Northeastern Section - 40th Annual Meeting (March 14–16, 2005)

Paper No. 7
Presentation Time: 10:50 AM

SOLID PHASE HG SPECIATION IN SEDIMENTS FROM PATROON CREEK, A TRIBUTARY OF THE HUDSON RIVER


FLETCHER, Barbara A. and ARNASON, John G., Department of Earth and Atmospheric Sciences, Univ at Albany (SUNY), Albany, NY 12222, bf5680@albany.edu

Studies of Hg in watersheds have demonstrated Hg’s strong affinity for the sediment compartment. However, Hg in sediments can be mobilized by several processes, including diagenetic redox changes, bacterial methylation and physical transport of Hg-bearing particles. Since the potential for mobilization depends to a significant extent on the solid phase speciation of Hg, considerable effort has been directed to the problem of finding a reliable method of characterizing Hg speciation. Of these methods, sequential chemical extraction is the only one that is widely practical for the determination of Hg speciation in large numbers of samples. However, there is presently no consensus on the most suitable extraction protocol, nor on precisely what species of Hg is determined at each step.

Here we present a new protocol that uses separate steps for extracting metallic Hg (4M nitric acid) and sulfidic Hg (saturated sodium sulfate), each of which has been extensively tested and found to be selective for extraction of its nominal phase. The protocol was tailored to sediment samples from 3-m cores collected from a reservoir along Patroon Creek. These sediments were contaminated with elemental Hg, have total Hg concentrations as high as 6.24 μg/g dw, and contain clay and organic matter, with lesser amounts of sand.
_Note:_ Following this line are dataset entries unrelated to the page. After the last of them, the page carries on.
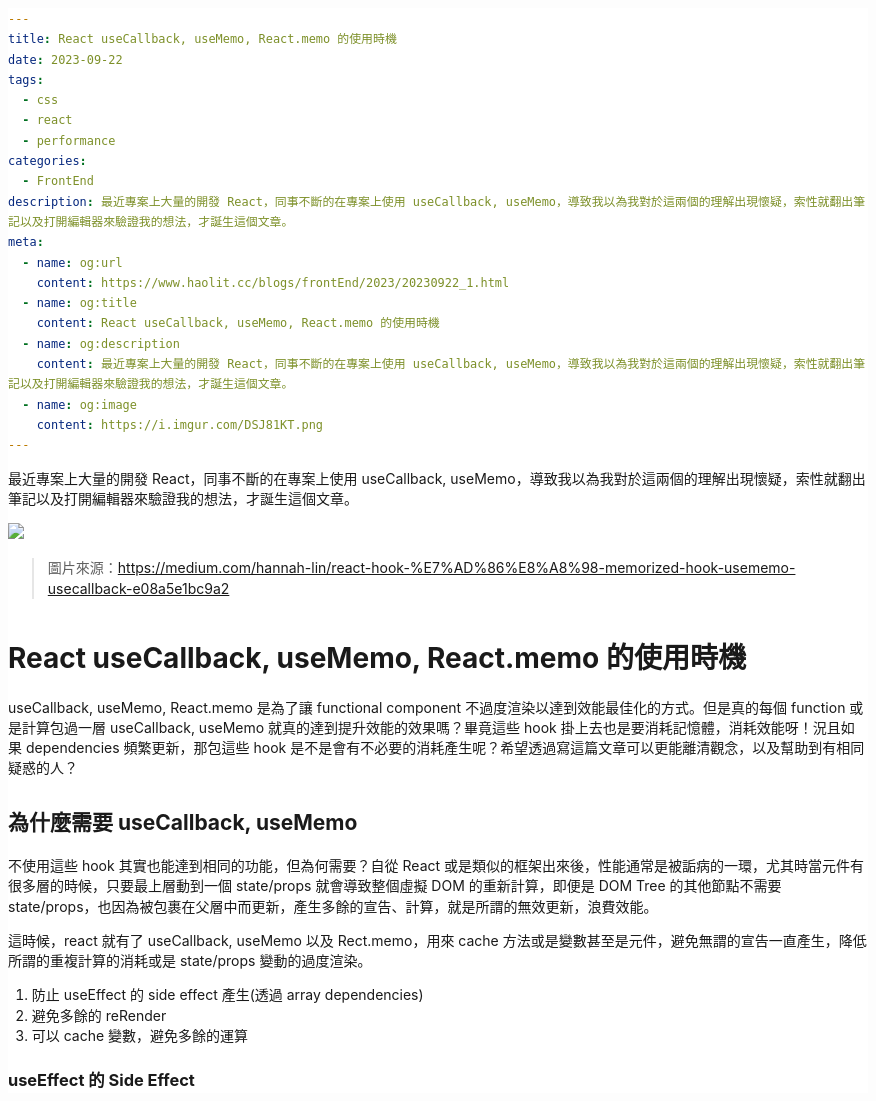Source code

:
 ```yaml
---
title: React useCallback, useMemo, React.memo 的使用時機
date: 2023-09-22
tags:
  - css
  - react
  - performance
categories:
  - FrontEnd
description: 最近專案上大量的開發 React，同事不斷的在專案上使用 useCallback, useMemo，導致我以為我對於這兩個的理解出現懷疑，索性就翻出筆記以及打開編輯器來驗證我的想法，才誕生這個文章。
meta:
  - name: og:url
    content: https://www.haolit.cc/blogs/frontEnd/2023/20230922_1.html
  - name: og:title
    content: React useCallback, useMemo, React.memo 的使用時機
  - name: og:description
    content: 最近專案上大量的開發 React，同事不斷的在專案上使用 useCallback, useMemo，導致我以為我對於這兩個的理解出現懷疑，索性就翻出筆記以及打開編輯器來驗證我的想法，才誕生這個文章。
  - name: og:image
    content: https://i.imgur.com/DSJ81KT.png
---
```


最近專案上大量的開發 React，同事不斷的在專案上使用 useCallback, useMemo，導致我以為我對於這兩個的理解出現懷疑，索性就翻出筆記以及打開編輯器來驗證我的想法，才誕生這個文章。



![](https://i.imgur.com/DSJ81KT.png)
> 圖片來源：https://medium.com/hannah-lin/react-hook-%E7%AD%86%E8%A8%98-memorized-hook-usememo-usecallback-e08a5e1bc9a2

# React useCallback, useMemo, React.memo 的使用時機

useCallback, useMemo, React.memo 是為了讓 functional component 不過度渲染以達到效能最佳化的方式。但是真的每個 function 或是計算包過一層 useCallback, useMemo 就真的達到提升效能的效果嗎？畢竟這些 hook 掛上去也是要消耗記憶體，消耗效能呀！況且如果 dependencies 頻繁更新，那包這些 hook 是不是會有不必要的消耗產生呢？希望透過寫這篇文章可以更能離清觀念，以及幫助到有相同疑惑的人？

## 為什麼需要 useCallback, useMemo

不使用這些 hook 其實也能達到相同的功能，但為何需要？自從 React 或是類似的框架出來後，性能通常是被詬病的一環，尤其時當元件有很多層的時候，只要最上層動到一個 state/props 就會導致整個虛擬 DOM 的重新計算，即便是 DOM Tree 的其他節點不需要 state/props，也因為被包裹在父層中而更新，產生多餘的宣告、計算，就是所謂的無效更新，浪費效能。

這時候，react 就有了 useCallback, useMemo 以及 Rect.memo，用來 cache 方法或是變數甚至是元件，避免無謂的宣告一直產生，降低所謂的重複計算的消耗或是 state/props 變動的過度渲染。

1. 防止 useEffect 的 side effect 產生(透過 array dependencies)
2. 避免多餘的 reRender
3. 可以 cache 變數，避免多餘的運算

### useEffect 的 Side Effect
Preliminary extractions of several samples yielded excellent recoveries of total Hg with < 1% in the “residual” fraction, which is considered to be silicate lattice-bound Hg and other forms that failed to extract in the proper step. 60-72% of total Hg was found in the nominal “metallic Hg” phase, which includes elemental Hg and amalgams. This is consistent with the source contamination (elemental Hg) and with the fact that the sediments contain elevated levels of amalgamable metals (Cu, Zn, Ag, Pb). The next largest proportion (17-21%) was extracted into the “sulfidic fraction”, which could include authigenic cinnabar or metacinnabar (HgS) as well as Hg-(poly)sulfide complexes. This, too, is consistent with the high levels of organic matter and elevated sulfate levels found in the water of the Creek and the reservoir. These results suggest that elemental Hg is relatively unreactive in fluvial sediments such as those found in the Patroon Creek.